### Page text
....

# Chassis in my garage!



## Eric Animal (Oct 28, 2007)

Figured I'd post a few pics......the thing is a masterpiece of fabrication. I can't wait to start putting parts to it!!!!arty:


----------



## Instg8ter (Sep 28, 2010)

dying to see that beast come together Eric...keep posting pics


----------



## jetstang (Nov 5, 2008)

Incredible, does it use rear coilovers?
They couldn't paint it for you? JK..
What is the link to their chassis?


----------



## Eric Animal (Oct 28, 2007)

It uses front and rear coil overs, and 4 wheel disc brakes (Willwood) they are shipped seperately for safety reasons. They will paint or CHROME the unit, but I am gonna powder coat it after the test fit.....Street Rod Garage Ask for Chris Sutton.


----------



## jetstang (Nov 5, 2008)

You could just leave the adapters in place and have a ridgid chassis like the harley guys do. That thing is trick, I bet it's going to handle like it's on rails. How wide of a rear tire can you put on there?
I checked out the site, real nice. Why'd you pick coilovers over air ride, they were both the same price, just picking your brain as you did all the homework already.


----------



## Eric Animal (Oct 28, 2007)

I don't care for the complexity of air-ride tooooomany moving parts. The car should handle very well. I did not tub nor narrow the chassis/rear as it adversly effects handling/ride (probably should have a little). As of now, I am thinking: REARS= 275/47zr18 on 10" rims FRONTS 235/50zr18 on 8" rims. I would like to go a little taller on the rears, maybe say 265/50zr18.....still thinking....I like the bigger rims, but don't like the low sidewalls.


----------



## Eric Animal (Oct 28, 2007)

....

### Provided records
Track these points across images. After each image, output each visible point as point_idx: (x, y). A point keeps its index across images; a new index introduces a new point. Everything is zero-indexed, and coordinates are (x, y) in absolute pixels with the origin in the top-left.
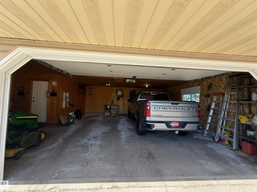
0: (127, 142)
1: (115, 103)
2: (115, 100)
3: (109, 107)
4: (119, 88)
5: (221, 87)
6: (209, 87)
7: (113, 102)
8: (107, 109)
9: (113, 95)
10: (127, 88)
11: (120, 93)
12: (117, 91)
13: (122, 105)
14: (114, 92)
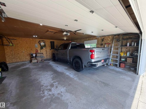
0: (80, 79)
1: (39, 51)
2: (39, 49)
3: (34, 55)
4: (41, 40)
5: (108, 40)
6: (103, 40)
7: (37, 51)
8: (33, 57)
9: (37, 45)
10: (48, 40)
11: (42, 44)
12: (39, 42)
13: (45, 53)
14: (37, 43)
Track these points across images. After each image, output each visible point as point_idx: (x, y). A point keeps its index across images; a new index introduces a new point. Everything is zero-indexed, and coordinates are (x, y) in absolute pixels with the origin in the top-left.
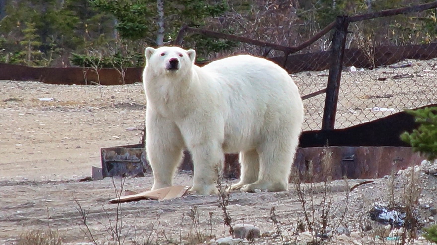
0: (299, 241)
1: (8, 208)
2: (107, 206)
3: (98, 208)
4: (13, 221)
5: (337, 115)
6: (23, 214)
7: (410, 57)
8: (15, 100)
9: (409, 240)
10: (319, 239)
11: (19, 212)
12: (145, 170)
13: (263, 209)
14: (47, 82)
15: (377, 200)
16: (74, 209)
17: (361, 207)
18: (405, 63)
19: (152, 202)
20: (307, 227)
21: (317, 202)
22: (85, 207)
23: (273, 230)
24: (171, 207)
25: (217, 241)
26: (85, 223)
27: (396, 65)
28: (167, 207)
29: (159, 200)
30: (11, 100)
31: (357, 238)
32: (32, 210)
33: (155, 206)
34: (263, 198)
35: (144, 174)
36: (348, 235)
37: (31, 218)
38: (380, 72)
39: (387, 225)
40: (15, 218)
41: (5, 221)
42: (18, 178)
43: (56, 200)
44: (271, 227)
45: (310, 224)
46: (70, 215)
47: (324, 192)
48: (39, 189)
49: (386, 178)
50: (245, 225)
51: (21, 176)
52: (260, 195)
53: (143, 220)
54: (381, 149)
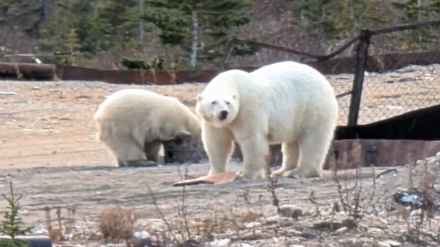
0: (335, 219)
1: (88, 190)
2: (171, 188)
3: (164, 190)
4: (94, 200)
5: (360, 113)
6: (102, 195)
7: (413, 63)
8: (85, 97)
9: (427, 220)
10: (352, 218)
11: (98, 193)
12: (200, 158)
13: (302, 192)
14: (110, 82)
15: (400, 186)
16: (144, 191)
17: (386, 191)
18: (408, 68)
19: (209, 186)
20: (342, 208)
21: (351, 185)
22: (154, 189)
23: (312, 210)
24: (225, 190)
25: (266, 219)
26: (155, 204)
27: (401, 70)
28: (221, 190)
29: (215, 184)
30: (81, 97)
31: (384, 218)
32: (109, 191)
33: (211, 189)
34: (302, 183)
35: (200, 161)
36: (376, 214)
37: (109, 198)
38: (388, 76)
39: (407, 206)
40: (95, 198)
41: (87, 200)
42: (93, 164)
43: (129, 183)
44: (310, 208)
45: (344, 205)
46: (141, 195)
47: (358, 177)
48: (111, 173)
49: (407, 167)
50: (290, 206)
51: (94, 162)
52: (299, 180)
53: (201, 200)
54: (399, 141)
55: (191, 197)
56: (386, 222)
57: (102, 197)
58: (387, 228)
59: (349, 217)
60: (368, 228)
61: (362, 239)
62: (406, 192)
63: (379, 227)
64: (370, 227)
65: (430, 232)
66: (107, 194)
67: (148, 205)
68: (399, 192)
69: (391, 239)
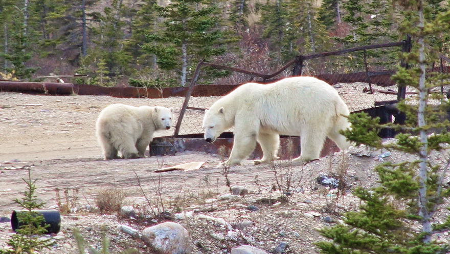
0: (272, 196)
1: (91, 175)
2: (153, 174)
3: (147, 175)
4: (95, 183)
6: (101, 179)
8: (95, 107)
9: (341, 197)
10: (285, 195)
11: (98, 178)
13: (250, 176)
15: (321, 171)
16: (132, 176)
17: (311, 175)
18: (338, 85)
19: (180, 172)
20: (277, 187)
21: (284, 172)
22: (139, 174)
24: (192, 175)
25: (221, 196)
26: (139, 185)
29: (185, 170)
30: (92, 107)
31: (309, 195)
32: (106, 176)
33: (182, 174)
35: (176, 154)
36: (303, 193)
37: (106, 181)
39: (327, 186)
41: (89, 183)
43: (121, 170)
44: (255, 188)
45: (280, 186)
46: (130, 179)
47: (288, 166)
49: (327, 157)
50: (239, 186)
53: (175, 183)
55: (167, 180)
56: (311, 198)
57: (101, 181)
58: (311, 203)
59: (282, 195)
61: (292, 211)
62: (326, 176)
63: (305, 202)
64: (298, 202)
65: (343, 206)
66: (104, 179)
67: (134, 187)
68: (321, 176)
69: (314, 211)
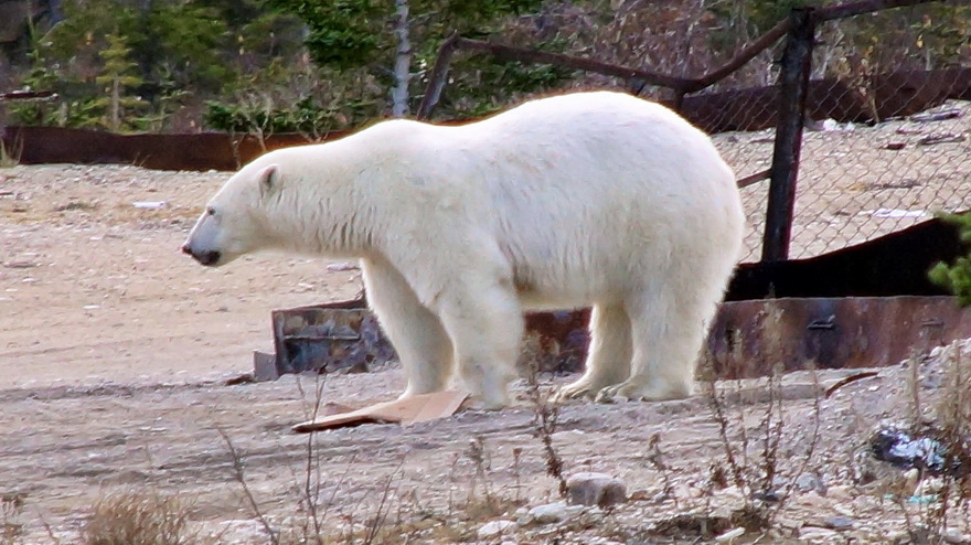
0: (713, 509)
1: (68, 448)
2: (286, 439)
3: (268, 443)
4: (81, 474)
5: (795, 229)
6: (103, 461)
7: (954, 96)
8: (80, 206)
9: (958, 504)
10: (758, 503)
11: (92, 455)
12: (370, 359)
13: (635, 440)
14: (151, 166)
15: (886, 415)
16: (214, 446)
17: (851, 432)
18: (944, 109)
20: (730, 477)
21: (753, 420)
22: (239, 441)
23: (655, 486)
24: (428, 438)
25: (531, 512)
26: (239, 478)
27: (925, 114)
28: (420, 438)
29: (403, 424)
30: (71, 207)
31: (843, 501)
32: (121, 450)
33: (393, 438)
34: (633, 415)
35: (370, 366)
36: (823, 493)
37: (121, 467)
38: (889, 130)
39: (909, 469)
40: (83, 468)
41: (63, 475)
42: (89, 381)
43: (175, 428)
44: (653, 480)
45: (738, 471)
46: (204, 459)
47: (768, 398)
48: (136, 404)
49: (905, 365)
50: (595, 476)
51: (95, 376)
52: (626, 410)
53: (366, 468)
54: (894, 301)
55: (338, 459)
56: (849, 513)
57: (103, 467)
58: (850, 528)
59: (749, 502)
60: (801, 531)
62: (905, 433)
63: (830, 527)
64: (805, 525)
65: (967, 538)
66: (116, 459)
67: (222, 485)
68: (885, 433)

....

### Work order A
Duplicate the part of the chassis thread starting with "dying to see" and going on through "to their chassis?".
### Work order B
Set down the lines of the records starting with the line with "55: (191, 197)" and going on through the line with "4: (95, 183)", leaving out the pictures.
The forum thread about the chassis and the records have nothing to do with each other.

### Written response A
dying to see that beast come together Eric...keep posting pics


----------



## jetstang (Nov 5, 2008)

Incredible, does it use rear coilovers?
They couldn't paint it for you? JK..
What is the link to their chassis?

### Written response B
55: (191, 197)
56: (386, 222)
57: (102, 197)
58: (387, 228)
59: (349, 217)
60: (368, 228)
61: (362, 239)
62: (406, 192)
63: (379, 227)
64: (370, 227)
65: (430, 232)
66: (107, 194)
67: (148, 205)
68: (399, 192)
69: (391, 239)
0: (272, 196)
1: (91, 175)
2: (153, 174)
3: (147, 175)
4: (95, 183)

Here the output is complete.